▽
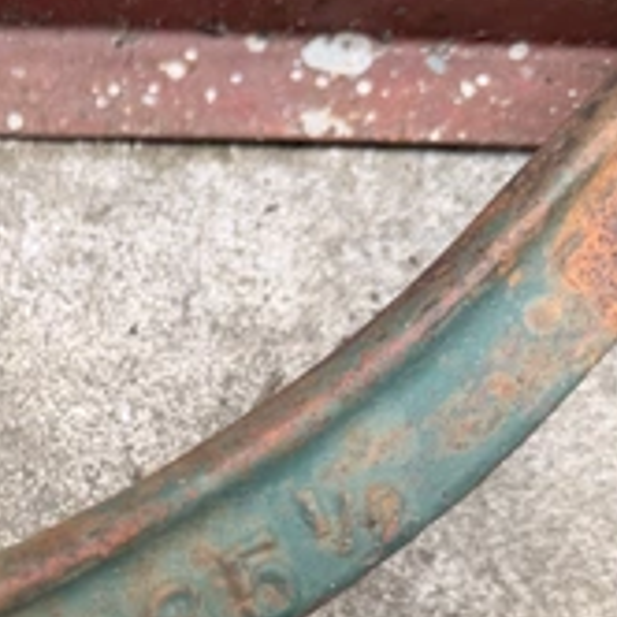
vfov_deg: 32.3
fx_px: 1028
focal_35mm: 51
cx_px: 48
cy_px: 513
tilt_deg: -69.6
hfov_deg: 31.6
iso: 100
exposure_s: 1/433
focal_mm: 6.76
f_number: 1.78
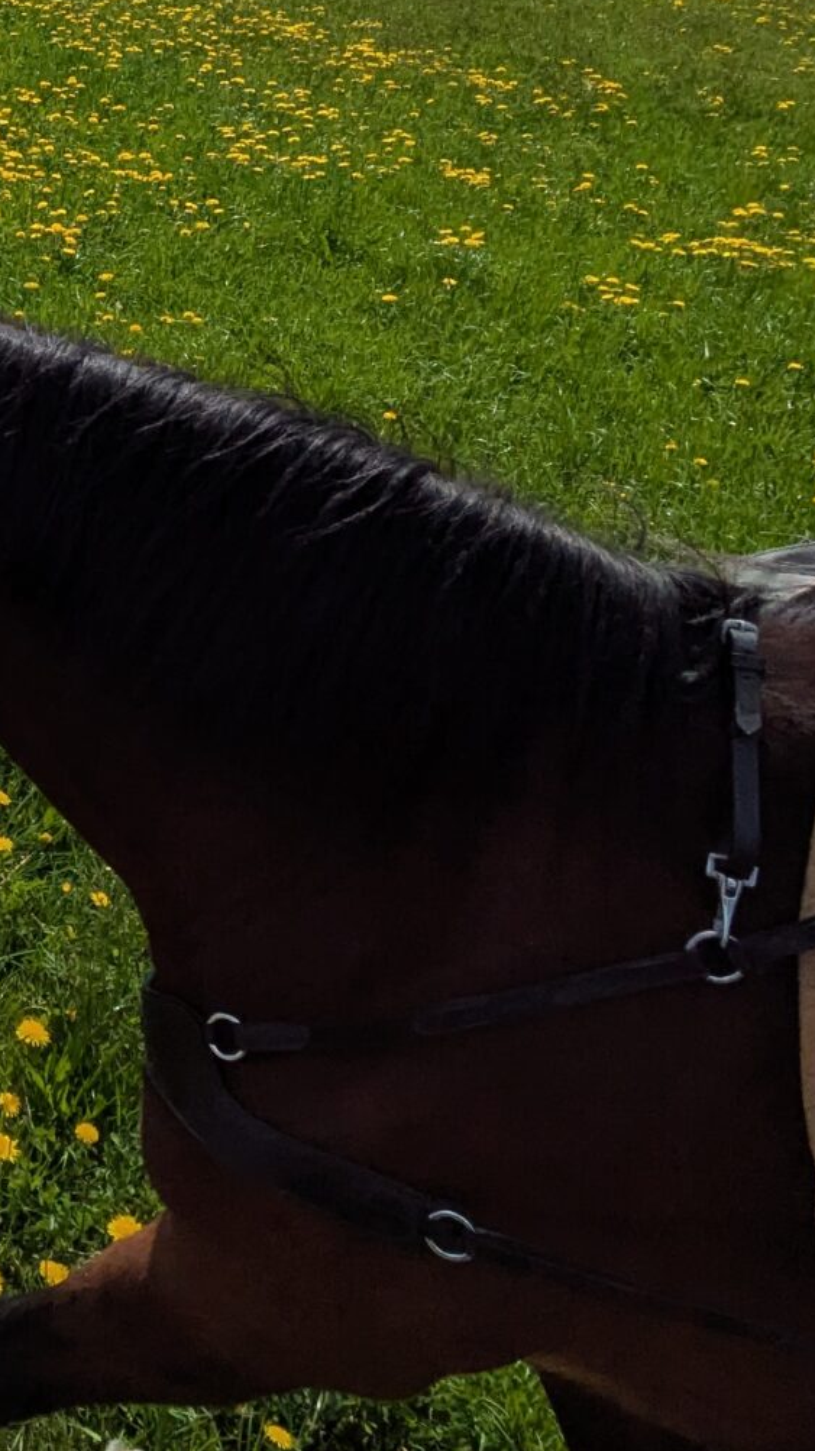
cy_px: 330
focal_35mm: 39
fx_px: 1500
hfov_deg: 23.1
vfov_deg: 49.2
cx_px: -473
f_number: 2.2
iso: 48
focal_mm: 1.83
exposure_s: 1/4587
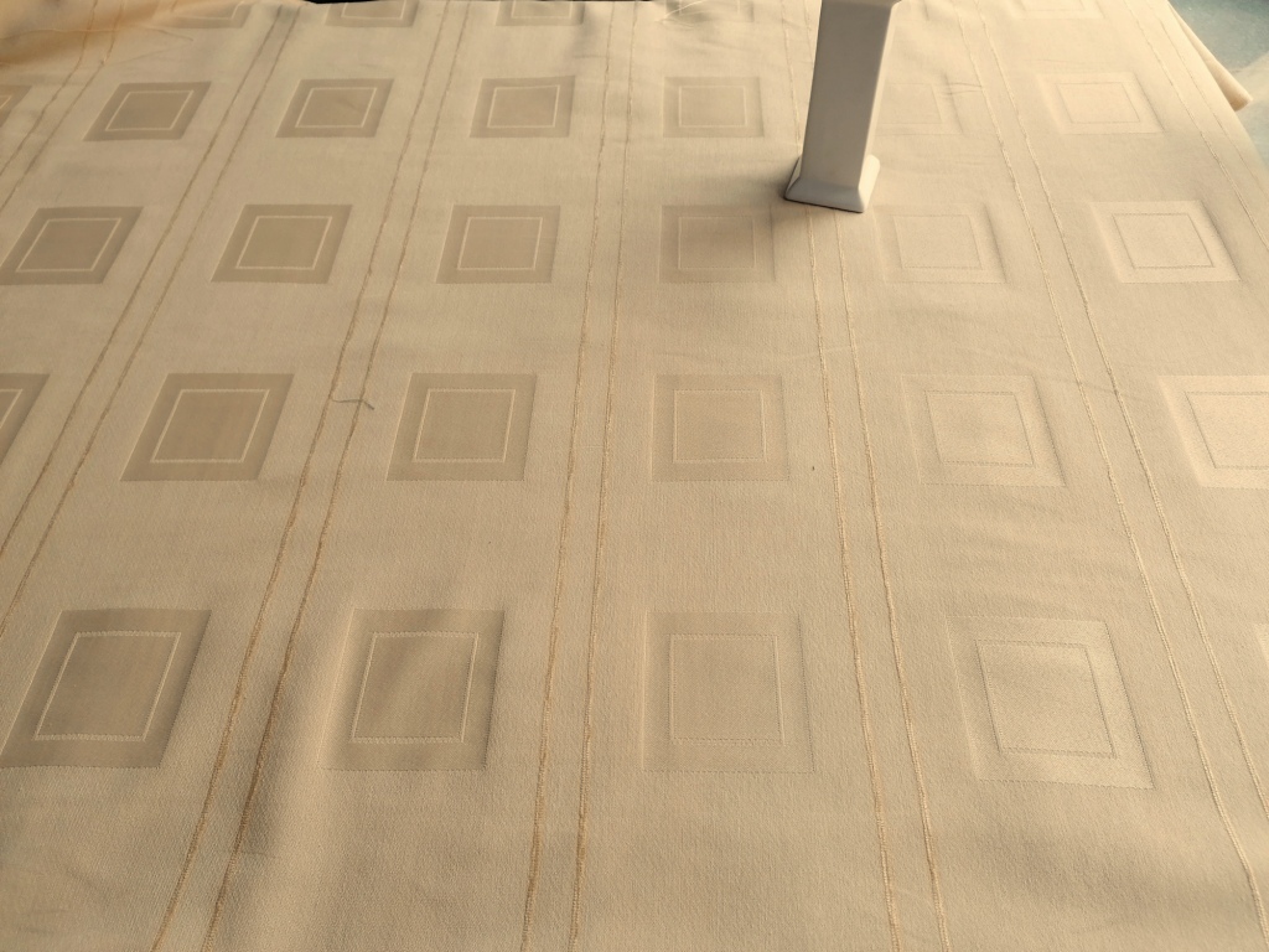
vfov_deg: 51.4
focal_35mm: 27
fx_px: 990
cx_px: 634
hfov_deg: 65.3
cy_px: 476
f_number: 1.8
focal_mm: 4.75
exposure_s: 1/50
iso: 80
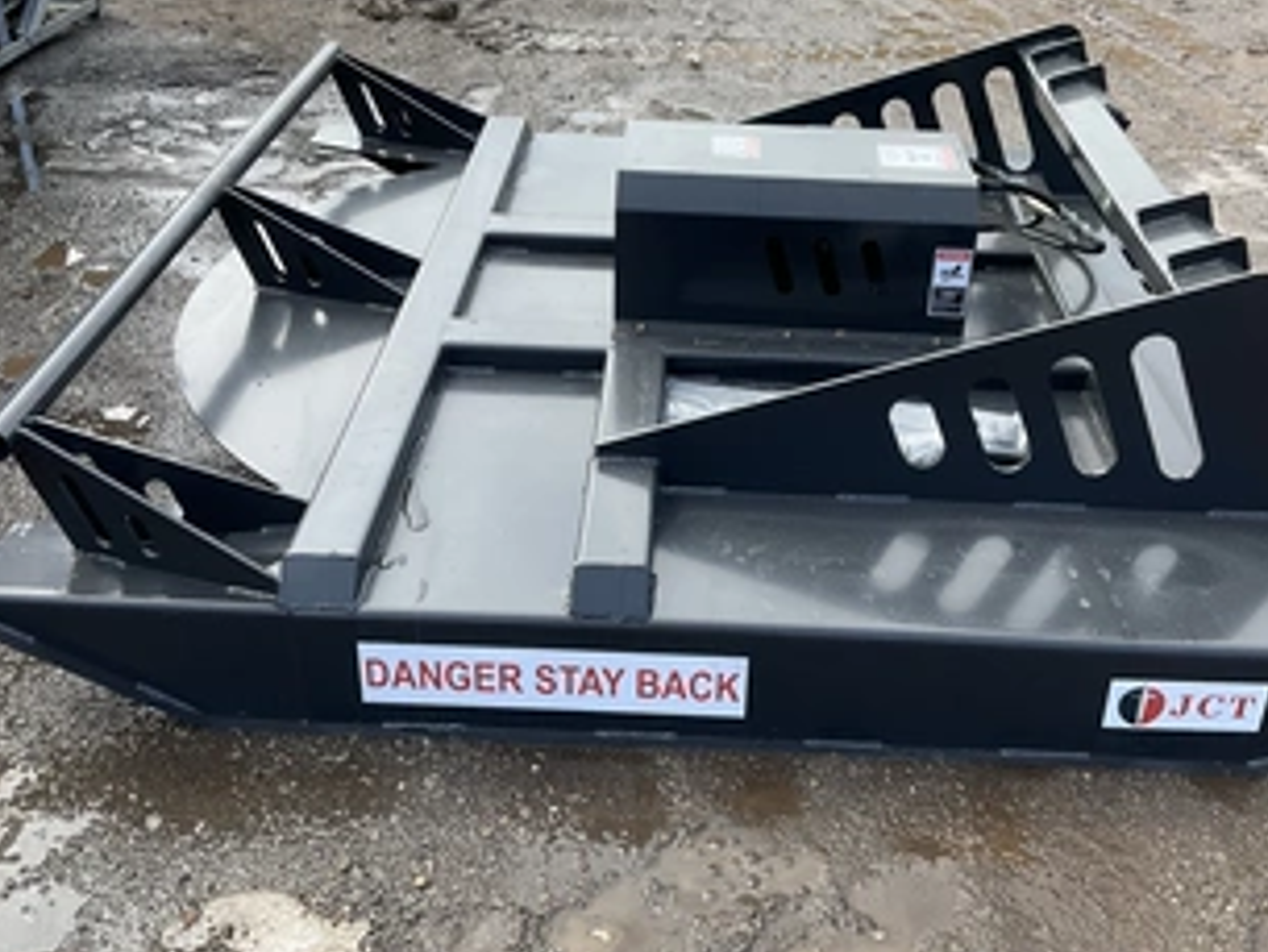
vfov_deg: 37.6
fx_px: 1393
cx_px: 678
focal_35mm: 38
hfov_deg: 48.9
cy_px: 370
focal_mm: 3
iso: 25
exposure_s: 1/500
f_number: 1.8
△
_PROBLEM STATEMENT_: Except for the pictures, copy every line of the records above exactly.

_RESPONSE TO THIS TASK_:
vfov_deg: 32.3
fx_px: 1028
focal_35mm: 51
cx_px: 48
cy_px: 513
tilt_deg: -69.6
hfov_deg: 31.6
iso: 100
exposure_s: 1/433
focal_mm: 6.76
f_number: 1.78
cy_px: 330
focal_35mm: 39
fx_px: 1500
hfov_deg: 23.1
vfov_deg: 49.2
cx_px: -473
f_number: 2.2
iso: 48
focal_mm: 1.83
exposure_s: 1/4587
vfov_deg: 51.4
focal_35mm: 27
fx_px: 990
cx_px: 634
hfov_deg: 65.3
cy_px: 476
f_number: 1.8
focal_mm: 4.75
exposure_s: 1/50
iso: 80
vfov_deg: 37.6
fx_px: 1393
cx_px: 678
focal_35mm: 38
hfov_deg: 48.9
cy_px: 370
focal_mm: 3
iso: 25
exposure_s: 1/500
f_number: 1.8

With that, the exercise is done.